### [SUPPLIED PASSAGE]
####
Kent Hospital is a community teaching hospital located in Warwick, Rhode Island. It was a founding member of the Care New England in 1996, along with Women & Infants Hospital and Butler Hospital.

==History==
Kent Hospital was chartered by the State of Rhode Island in 1946, and was opened in 1951 with 90 beds. It was expanded in 1960, 1973, and 1981 in response to rapid community growth.
In 1996, Kent Hospital joined with Butler Hospital and Women & Infants Hospital to create the Care New England Health System.

==Current operations==
Kent Hospital is the second-largest single site hospital in the state, and is located just 11 miles south of Providence, RI. More than 2,300 employees, a medical staff of 600, a volunteer corp of 250 and 350 auxiliary members work in the hospital, which currently has 359 beds. The staff handles over 18,000 surgical procedures, 140,000 radiology procedures, and more than 1 million laboratory tests per year. The Emergency Services Department, the second busiest in the state, handles approximately 75,000 visits annually.
####
### [SOURCE INFORMATION]
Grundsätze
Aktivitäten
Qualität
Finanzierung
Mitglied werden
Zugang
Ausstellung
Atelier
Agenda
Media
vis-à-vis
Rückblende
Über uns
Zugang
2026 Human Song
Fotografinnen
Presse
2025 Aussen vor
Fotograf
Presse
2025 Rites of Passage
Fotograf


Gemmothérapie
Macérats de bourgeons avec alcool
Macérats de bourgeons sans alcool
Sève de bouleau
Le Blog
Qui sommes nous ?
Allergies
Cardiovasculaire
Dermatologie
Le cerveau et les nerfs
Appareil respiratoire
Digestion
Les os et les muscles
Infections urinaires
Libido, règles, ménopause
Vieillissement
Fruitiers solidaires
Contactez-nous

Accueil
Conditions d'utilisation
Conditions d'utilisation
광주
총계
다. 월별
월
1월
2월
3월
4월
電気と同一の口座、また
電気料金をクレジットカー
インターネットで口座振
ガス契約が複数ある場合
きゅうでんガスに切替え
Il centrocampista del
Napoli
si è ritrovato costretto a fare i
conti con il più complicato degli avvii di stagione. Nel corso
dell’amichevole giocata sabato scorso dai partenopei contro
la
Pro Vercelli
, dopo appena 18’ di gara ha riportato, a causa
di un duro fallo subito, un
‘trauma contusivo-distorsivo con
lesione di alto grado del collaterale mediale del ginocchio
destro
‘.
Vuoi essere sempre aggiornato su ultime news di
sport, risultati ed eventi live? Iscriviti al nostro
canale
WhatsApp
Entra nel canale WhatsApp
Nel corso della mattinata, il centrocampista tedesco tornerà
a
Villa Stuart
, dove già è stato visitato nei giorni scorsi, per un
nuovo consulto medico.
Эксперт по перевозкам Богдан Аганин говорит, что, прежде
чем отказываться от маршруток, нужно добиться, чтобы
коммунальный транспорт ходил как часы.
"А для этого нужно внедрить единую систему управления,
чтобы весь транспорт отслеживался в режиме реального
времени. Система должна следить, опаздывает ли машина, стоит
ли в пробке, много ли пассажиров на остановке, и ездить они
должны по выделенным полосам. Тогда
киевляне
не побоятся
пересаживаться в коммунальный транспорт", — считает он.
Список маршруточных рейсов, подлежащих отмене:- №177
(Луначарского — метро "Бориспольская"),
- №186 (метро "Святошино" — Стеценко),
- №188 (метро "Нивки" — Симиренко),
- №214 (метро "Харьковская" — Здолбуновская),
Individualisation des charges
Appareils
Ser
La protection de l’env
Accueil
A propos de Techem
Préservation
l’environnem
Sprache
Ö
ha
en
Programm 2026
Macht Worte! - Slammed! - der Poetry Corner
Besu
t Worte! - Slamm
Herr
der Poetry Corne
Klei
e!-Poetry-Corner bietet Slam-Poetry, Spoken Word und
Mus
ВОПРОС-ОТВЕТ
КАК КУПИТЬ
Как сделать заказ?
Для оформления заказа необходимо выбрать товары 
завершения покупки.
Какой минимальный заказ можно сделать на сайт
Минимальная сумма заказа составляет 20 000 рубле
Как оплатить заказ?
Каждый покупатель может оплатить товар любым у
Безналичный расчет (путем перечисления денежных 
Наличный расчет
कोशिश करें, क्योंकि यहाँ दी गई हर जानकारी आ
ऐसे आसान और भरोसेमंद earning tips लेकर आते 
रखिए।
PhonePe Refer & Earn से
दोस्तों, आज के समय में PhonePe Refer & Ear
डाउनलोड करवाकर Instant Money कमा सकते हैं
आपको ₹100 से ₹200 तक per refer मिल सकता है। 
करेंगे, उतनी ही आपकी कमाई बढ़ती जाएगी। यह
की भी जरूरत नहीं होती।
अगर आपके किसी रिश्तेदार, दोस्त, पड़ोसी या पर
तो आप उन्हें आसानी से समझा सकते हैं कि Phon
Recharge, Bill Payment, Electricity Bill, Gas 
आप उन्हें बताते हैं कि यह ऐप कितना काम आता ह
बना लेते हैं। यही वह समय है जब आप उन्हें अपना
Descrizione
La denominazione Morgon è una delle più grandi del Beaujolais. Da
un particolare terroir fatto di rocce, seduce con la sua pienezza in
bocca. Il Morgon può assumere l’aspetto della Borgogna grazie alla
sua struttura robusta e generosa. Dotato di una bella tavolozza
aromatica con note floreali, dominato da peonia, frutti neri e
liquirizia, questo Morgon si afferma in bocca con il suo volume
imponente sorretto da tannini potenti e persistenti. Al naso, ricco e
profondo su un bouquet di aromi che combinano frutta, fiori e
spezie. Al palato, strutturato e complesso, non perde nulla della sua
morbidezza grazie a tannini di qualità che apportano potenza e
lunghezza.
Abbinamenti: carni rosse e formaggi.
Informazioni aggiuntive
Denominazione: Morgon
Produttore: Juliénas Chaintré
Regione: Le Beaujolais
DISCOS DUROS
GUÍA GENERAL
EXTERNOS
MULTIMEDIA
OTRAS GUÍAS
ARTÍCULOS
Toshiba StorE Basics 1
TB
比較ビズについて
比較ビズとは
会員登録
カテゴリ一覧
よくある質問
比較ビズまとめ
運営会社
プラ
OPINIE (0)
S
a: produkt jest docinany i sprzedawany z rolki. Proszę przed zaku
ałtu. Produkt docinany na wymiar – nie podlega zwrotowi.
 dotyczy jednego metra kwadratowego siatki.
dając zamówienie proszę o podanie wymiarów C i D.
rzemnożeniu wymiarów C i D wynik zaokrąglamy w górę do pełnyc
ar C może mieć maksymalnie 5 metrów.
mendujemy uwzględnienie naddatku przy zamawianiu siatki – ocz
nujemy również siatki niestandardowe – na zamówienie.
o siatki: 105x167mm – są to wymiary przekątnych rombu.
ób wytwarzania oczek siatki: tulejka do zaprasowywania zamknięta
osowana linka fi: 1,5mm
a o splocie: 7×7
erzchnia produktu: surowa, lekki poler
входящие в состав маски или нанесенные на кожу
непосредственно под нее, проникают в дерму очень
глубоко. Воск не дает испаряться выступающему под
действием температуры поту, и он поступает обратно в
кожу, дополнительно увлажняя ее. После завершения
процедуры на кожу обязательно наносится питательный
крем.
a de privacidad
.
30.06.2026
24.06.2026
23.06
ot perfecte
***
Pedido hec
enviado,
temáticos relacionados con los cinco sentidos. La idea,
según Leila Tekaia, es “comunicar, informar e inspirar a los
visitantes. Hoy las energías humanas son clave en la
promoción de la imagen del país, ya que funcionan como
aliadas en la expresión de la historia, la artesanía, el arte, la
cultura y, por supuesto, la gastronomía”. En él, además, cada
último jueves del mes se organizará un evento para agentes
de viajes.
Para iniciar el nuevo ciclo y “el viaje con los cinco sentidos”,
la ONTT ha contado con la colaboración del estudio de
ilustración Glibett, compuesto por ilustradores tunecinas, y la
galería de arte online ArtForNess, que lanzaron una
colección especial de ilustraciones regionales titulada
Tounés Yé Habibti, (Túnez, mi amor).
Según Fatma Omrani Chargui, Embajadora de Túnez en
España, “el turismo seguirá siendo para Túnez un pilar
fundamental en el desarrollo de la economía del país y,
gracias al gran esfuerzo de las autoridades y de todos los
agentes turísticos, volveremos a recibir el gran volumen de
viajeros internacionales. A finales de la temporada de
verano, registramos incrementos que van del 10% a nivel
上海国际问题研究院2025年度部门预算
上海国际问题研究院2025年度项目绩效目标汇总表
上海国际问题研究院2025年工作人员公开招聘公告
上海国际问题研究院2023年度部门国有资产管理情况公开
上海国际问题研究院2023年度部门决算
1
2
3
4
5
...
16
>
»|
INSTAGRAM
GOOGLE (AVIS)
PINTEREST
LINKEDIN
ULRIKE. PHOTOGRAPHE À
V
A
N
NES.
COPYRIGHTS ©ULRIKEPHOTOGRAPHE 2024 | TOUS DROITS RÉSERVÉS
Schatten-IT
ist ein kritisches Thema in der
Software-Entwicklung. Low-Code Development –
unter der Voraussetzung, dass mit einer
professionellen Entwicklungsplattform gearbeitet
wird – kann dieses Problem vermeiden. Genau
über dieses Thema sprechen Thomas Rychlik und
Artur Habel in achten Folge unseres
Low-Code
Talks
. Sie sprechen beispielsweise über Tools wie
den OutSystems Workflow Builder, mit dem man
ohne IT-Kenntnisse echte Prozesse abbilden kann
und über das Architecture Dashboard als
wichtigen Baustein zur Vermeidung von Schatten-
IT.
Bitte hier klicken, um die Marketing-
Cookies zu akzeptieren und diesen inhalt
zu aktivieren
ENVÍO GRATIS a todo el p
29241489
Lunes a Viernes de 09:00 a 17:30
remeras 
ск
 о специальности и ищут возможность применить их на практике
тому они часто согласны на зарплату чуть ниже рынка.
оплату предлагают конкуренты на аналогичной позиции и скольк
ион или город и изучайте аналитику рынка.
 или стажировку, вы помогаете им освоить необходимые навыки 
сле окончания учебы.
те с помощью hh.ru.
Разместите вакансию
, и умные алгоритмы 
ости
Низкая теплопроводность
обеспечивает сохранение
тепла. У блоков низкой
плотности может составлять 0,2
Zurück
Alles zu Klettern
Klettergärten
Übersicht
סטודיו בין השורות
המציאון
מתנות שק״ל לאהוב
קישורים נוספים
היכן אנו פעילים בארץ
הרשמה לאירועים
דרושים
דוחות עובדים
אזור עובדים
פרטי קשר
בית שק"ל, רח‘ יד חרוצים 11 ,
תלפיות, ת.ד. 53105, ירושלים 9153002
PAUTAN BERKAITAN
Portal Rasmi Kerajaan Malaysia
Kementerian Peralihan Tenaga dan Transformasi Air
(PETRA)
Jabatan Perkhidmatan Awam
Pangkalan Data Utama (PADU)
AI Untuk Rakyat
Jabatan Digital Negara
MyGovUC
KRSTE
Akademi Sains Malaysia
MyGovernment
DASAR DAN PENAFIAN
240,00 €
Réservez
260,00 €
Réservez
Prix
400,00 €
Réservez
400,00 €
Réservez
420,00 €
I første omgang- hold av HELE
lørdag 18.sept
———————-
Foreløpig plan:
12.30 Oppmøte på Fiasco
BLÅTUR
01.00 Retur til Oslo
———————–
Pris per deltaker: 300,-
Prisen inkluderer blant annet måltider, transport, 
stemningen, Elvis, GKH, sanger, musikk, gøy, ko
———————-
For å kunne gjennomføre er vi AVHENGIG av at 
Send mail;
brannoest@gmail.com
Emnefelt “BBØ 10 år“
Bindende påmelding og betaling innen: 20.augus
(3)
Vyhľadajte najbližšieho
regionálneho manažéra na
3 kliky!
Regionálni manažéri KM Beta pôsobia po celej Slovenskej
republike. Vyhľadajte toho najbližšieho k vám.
####
### [TASK DESCRIPTION]
Pick up the Kent Hospital article above right after its final sentence, and keep writing it in the same style.

### [TASK RESPONSE]
The hospital offers specialty services such as a multidisciplinary Wound Recovery Center and a cancer program accredited by the American College of Surgeons.

Kent Hospital employs innovative approaches to the recruitment and retention of nurses. Its unique collaboration program with Salve Regina University brings baccalaureate classes on-site for Kent nurses.

Alpert Medical School of Brown University is the primary teaching affiliate. Kent is also a teaching affiliate of the University of New England College of Osteopathic Medicine (located in Biddeford, Maine) and offers residency programs in emergency medicine, internal medicine and family practice. Additionally, they offer fellowships in gastroenterology and hyperbaric medicine.

Carolyn Jackson is president and Chief Executive Officer.